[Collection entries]
◆ ◆ ◆ ◆ ◆ ◆ ◆

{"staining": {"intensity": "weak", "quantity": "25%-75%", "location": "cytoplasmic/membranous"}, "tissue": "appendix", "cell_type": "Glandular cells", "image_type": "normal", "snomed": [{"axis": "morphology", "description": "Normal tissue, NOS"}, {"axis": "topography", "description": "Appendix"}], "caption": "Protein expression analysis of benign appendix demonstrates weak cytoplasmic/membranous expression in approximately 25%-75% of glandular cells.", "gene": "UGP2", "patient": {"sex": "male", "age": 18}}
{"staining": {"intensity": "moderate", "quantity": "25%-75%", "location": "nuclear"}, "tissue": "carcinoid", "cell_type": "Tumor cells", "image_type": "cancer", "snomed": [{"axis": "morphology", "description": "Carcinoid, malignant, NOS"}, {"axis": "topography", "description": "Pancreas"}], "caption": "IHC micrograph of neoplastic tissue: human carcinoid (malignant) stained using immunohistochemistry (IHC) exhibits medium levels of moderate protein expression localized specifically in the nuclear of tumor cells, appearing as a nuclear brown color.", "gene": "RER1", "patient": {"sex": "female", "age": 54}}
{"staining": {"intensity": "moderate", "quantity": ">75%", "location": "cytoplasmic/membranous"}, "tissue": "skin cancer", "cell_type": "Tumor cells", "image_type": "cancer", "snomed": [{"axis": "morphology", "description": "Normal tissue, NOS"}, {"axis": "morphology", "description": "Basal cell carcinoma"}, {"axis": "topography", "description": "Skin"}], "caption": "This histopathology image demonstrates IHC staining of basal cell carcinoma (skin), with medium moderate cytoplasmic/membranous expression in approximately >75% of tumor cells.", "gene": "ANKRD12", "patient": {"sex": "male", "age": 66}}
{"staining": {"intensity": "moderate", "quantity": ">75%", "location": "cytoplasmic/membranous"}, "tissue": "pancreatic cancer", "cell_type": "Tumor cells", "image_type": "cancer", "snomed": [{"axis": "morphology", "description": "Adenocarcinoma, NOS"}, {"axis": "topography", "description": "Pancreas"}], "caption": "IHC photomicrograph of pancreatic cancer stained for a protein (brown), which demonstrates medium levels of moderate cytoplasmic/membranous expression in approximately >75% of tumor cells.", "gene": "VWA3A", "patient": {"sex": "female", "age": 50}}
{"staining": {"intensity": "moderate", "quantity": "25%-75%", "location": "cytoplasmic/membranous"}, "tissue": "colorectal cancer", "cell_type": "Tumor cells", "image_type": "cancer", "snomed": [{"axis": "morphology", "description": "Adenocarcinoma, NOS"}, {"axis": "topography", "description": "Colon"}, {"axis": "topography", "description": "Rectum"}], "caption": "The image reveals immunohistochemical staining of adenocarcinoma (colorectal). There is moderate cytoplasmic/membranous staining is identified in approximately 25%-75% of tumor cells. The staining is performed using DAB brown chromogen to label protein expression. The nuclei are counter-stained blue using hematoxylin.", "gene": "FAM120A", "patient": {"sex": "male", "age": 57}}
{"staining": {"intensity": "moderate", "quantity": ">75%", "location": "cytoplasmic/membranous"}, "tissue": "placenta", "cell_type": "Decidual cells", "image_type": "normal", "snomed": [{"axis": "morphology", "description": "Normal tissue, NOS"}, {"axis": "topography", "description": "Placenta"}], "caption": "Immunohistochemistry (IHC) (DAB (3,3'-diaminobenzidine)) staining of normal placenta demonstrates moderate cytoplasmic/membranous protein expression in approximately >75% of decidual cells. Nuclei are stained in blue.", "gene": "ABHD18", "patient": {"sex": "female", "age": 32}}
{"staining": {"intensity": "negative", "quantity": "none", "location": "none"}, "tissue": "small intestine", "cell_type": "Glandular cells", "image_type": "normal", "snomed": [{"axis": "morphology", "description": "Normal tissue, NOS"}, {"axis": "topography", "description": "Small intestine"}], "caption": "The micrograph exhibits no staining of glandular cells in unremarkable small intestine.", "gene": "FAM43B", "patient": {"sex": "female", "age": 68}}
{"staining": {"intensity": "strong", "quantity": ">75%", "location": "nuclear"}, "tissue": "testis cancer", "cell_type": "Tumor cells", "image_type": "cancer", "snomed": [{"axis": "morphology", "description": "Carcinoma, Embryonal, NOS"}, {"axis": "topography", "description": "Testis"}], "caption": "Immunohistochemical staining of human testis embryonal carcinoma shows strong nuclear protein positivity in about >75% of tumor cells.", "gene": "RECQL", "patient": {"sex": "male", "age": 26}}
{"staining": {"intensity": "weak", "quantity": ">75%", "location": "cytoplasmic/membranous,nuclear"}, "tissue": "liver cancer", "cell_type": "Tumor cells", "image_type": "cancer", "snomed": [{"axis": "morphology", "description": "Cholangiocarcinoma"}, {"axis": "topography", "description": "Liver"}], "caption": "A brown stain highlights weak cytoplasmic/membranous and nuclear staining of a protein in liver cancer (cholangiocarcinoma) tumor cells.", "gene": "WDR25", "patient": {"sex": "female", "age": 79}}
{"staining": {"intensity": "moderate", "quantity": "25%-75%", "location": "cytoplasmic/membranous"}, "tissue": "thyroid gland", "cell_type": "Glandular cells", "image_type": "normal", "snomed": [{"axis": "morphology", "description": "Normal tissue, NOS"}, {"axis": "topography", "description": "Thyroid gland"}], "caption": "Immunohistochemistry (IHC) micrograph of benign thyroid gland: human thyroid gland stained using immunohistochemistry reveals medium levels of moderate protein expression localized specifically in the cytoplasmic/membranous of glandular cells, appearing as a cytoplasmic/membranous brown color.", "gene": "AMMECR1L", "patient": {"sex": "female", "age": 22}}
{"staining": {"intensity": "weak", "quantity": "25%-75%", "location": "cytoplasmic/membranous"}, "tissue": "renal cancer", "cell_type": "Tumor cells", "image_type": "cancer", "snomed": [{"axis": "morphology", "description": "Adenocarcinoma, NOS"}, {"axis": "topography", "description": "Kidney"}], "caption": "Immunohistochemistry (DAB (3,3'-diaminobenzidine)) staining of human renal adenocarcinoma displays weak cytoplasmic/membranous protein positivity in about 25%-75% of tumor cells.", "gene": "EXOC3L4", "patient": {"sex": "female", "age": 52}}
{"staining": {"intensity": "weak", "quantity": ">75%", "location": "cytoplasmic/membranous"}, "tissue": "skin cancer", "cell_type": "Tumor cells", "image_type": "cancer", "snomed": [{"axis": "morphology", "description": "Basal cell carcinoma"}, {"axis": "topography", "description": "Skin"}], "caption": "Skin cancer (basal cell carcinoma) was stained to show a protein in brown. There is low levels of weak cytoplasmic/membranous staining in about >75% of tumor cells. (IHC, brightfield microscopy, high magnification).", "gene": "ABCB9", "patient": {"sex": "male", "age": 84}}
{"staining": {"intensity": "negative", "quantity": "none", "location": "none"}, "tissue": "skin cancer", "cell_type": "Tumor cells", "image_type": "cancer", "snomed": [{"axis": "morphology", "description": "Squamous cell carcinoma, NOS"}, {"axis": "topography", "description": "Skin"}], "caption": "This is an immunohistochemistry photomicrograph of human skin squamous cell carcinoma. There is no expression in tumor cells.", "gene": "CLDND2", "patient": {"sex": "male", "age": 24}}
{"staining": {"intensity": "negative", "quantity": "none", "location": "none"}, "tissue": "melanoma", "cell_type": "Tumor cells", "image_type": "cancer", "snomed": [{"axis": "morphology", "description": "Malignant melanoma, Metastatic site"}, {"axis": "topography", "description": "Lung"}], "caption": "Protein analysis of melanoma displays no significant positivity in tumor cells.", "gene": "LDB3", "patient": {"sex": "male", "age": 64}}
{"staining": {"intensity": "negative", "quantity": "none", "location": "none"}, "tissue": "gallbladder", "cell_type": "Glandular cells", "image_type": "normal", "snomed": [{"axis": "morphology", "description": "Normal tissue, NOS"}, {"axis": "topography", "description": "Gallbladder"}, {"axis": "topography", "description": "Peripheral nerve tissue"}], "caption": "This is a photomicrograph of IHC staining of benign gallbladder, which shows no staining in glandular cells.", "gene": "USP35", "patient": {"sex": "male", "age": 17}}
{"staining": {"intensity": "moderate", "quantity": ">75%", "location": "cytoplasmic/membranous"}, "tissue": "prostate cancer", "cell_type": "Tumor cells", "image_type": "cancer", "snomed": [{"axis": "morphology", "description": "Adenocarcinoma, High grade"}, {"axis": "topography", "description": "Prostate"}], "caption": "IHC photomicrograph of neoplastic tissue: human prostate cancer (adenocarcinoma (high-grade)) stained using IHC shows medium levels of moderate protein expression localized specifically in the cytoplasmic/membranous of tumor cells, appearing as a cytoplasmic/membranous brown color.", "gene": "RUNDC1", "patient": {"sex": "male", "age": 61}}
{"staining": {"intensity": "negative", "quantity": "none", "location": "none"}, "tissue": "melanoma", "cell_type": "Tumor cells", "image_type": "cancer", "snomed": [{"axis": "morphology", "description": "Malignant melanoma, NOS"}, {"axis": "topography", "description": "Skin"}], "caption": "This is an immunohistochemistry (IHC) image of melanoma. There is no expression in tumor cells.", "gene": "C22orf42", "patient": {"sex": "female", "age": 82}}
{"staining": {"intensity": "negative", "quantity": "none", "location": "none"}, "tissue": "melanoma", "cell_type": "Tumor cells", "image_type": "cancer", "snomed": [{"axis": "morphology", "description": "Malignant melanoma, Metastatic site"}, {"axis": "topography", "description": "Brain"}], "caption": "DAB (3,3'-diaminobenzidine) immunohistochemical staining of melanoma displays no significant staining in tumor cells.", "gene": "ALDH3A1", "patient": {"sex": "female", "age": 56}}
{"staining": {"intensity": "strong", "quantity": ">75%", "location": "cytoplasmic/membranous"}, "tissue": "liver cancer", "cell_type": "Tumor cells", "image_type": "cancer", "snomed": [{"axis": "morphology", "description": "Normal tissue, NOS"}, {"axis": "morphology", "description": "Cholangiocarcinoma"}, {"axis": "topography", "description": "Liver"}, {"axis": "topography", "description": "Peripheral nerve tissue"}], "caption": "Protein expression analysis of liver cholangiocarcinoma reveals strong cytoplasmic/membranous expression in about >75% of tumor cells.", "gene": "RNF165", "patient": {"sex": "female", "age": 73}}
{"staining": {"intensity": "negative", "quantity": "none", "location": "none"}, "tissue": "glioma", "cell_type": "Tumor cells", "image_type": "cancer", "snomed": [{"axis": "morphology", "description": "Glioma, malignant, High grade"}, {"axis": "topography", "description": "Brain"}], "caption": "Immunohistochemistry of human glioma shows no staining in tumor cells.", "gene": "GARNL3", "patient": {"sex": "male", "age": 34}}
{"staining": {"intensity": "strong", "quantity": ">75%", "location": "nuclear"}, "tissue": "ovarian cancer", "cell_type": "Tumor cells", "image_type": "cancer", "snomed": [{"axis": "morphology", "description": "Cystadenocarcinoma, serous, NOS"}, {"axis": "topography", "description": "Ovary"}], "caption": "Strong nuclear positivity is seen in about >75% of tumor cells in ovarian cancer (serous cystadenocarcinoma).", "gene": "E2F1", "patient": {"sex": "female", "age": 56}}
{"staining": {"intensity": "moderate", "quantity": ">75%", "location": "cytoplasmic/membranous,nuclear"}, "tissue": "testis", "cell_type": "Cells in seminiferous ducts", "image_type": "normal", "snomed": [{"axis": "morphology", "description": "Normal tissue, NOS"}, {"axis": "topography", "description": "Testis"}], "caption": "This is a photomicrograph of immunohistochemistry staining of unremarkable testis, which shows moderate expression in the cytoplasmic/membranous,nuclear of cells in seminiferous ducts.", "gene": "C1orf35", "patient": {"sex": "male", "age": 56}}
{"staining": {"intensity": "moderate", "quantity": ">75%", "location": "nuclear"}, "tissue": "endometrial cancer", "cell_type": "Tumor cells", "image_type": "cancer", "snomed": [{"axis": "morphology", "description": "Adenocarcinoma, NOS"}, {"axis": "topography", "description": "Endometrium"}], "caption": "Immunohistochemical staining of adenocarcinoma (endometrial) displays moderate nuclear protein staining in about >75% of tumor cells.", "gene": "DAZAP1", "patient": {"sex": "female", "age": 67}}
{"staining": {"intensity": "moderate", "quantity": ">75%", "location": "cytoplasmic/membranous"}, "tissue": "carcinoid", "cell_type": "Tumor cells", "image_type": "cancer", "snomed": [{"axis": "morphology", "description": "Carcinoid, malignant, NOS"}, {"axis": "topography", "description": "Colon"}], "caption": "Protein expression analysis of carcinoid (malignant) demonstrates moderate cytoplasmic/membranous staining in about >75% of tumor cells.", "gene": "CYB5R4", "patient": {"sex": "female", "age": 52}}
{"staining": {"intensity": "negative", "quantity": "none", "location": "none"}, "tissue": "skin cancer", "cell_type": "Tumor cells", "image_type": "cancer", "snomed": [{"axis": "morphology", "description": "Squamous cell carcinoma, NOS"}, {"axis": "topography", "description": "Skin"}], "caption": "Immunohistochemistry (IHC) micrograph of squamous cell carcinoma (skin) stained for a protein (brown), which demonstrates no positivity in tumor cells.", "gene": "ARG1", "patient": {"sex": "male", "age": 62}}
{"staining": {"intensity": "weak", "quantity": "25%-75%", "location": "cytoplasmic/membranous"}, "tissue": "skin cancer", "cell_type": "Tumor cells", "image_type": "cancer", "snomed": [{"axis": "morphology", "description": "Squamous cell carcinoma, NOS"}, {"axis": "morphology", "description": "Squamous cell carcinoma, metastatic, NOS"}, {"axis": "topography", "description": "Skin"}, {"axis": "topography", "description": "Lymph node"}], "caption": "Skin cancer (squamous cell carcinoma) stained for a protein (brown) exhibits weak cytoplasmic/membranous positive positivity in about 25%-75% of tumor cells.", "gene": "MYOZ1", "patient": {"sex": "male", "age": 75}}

◆ ◆ ◆ ◆ ◆ ◆ ◆

> _Work instructions_
Copy, from the data above, every line where the word "cholangiocarcinoma" appears.

> _Problem solution_
{"staining": {"intensity": "weak", "quantity": ">75%", "location": "cytoplasmic/membranous,nuclear"}, "tissue": "liver cancer", "cell_type": "Tumor cells", "image_type": "cancer", "snomed": [{"axis": "morphology", "description": "Cholangiocarcinoma"}, {"axis": "topography", "description": "Liver"}], "caption": "A brown stain highlights weak cytoplasmic/membranous and nuclear staining of a protein in liver cancer (cholangiocarcinoma) tumor cells.", "gene": "WDR25", "patient": {"sex": "female", "age": 79}}
{"staining": {"intensity": "strong", "quantity": ">75%", "location": "cytoplasmic/membranous"}, "tissue": "liver cancer", "cell_type": "Tumor cells", "image_type": "cancer", "snomed": [{"axis": "morphology", "description": "Normal tissue, NOS"}, {"axis": "morphology", "description": "Cholangiocarcinoma"}, {"axis": "topography", "description": "Liver"}, {"axis": "topography", "description": "Peripheral nerve tissue"}], "caption": "Protein expression analysis of liver cholangiocarcinoma reveals strong cytoplasmic/membranous expression in about >75% of tumor cells.", "gene": "RNF165", "patient": {"sex": "female", "age": 73}}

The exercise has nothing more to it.